Despite being released several months before the film, the book is actually a novelization of the screenplay that Harry Kleiner wrote for the film, based off of Otto Clemens and Jerome Bixby’s story. However, according to Wikipedia, Asimov was able to take some liberties on the story to make it more scientifically possible.
Fantastic Voyage was developed into a cartoon series in 1968 that lasted for 17 episodes. In 1987 another book was written by Asimov called Fantastic Voyage II: Destination Brain that is unrelated to the original story. Kevin J. Anderson wrote a book called Fantastic Voyage: Microcosm that takes the crew of the Proteus through the body of an alien. Reading this story brought to mind 2 other stories with similar concepts. The first: the 93rd issue of Avengers (1971) where Ant Man shrinks down to microscopic level to go inside and fix the android known as the Vision (If you don’t know who they are, you will meet them both this year in the films Ant Man and The Avengers: Age of Ultron respectively). The second: the 3rd episode of Magic School Bus (1994) where Ralphie gets sick and the class goes on a field trip inside of him.

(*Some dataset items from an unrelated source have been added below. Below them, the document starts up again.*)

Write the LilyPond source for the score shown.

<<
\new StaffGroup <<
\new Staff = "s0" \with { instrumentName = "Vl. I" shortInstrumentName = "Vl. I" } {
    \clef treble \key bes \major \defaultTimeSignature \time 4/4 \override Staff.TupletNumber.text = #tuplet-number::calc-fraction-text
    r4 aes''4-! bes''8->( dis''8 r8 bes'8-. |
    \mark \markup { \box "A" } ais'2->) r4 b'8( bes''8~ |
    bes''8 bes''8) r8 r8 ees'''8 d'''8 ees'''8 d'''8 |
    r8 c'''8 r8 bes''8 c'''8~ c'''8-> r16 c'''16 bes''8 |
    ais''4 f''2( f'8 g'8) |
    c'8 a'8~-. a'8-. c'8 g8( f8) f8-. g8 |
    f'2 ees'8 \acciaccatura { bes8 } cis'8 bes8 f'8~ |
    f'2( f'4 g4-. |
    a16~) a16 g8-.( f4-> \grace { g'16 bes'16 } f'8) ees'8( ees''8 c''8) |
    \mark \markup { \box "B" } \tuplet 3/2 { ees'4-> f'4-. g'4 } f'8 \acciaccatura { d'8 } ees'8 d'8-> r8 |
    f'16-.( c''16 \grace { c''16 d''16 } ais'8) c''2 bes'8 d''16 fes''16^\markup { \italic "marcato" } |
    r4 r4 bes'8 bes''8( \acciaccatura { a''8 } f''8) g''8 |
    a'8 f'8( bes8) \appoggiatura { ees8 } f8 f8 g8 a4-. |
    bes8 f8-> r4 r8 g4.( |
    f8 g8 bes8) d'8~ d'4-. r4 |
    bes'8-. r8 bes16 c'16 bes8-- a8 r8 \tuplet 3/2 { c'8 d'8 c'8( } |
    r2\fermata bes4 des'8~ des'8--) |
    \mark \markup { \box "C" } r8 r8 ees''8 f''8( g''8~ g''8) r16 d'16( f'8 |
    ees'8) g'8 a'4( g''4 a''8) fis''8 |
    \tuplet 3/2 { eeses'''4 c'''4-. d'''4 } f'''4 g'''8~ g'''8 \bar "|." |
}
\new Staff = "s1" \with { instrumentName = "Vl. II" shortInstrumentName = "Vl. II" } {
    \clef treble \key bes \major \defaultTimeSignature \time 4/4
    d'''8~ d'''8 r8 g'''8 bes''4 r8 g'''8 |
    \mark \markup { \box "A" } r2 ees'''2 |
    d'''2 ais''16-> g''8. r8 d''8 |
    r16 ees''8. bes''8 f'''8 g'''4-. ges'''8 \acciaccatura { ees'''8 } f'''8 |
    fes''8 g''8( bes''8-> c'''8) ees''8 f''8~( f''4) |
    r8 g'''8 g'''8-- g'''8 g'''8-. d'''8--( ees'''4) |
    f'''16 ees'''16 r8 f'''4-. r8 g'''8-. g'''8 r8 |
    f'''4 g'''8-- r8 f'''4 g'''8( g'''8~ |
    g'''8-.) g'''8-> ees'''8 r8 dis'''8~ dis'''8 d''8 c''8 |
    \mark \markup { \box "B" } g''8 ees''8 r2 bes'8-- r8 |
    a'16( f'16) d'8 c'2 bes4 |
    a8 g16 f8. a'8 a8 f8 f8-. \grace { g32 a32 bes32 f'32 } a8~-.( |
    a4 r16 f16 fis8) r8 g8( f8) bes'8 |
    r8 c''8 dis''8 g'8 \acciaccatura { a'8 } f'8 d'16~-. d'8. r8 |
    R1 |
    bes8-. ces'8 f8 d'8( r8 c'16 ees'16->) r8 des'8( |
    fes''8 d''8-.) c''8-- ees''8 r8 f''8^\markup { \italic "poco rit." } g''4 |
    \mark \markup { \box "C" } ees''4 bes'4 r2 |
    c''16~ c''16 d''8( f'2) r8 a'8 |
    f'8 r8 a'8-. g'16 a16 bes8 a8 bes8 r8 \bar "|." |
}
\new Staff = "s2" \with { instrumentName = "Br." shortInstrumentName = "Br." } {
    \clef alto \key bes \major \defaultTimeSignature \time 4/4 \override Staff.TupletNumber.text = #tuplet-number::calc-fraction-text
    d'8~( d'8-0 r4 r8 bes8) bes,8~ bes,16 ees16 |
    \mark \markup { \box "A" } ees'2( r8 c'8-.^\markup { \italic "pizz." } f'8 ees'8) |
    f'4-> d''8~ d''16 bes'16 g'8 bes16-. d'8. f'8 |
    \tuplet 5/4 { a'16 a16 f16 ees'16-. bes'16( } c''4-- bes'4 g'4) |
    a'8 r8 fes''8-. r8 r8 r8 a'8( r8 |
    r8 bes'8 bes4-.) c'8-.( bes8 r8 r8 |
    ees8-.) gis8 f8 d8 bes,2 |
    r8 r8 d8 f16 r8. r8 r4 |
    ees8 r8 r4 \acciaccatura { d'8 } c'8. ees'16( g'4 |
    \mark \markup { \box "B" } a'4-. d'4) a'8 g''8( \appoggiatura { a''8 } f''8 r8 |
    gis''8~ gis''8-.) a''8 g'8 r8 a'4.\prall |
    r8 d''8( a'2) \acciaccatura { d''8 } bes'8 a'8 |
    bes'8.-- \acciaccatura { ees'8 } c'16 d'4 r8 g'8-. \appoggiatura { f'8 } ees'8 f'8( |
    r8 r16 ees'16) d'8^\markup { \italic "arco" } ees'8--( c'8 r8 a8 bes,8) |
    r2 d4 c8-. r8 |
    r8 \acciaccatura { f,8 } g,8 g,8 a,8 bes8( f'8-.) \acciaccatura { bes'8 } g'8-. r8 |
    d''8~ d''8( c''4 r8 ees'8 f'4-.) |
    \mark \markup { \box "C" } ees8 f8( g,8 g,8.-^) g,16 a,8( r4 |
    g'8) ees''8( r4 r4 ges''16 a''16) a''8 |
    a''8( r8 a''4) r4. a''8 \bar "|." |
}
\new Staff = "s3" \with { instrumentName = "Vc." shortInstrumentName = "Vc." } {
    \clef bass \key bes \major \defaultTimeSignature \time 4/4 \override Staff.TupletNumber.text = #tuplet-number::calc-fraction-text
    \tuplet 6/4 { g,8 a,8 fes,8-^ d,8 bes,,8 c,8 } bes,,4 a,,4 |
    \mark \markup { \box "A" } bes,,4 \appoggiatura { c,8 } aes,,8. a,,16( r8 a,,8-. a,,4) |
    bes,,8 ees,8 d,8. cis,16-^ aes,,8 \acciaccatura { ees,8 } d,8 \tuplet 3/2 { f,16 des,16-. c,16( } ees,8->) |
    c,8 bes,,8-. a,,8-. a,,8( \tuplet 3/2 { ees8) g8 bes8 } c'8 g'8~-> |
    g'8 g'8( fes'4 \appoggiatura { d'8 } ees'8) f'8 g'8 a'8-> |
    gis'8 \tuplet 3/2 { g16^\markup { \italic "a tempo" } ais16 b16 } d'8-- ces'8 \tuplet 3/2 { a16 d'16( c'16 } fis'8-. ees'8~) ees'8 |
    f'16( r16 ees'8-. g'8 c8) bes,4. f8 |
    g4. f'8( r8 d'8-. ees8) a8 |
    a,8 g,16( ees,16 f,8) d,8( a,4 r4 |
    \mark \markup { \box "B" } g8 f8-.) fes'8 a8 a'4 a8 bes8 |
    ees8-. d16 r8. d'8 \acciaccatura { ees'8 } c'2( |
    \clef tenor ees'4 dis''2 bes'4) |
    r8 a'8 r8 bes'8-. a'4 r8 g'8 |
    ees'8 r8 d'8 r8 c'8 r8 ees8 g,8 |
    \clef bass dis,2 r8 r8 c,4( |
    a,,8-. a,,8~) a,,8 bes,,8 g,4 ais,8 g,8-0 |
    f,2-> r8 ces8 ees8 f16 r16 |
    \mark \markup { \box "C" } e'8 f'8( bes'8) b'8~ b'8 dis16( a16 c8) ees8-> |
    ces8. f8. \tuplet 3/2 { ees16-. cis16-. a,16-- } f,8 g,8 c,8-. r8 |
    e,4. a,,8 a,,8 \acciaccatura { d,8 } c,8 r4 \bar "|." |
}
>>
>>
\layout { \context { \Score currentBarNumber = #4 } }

One last thing to say. In one scene in the book Grant enters a room for briefing and starts eating from a plate of sandwiches. He gets through two before noticing that no one else is eating and everyone is staring at him. I have recently had my wisdom teeth out (which is why I have had time for more posts than I normally will) and have only been eating liquidy foods. This made me want sandwiches so badly for 2 days. I tried to eat a sandwich a few hours ago. It was not worth the pain. I no longer crave sandwiches.
I’ll be back with Star Trek and a few comic firsts this week. Thanks for reading. See you in the future!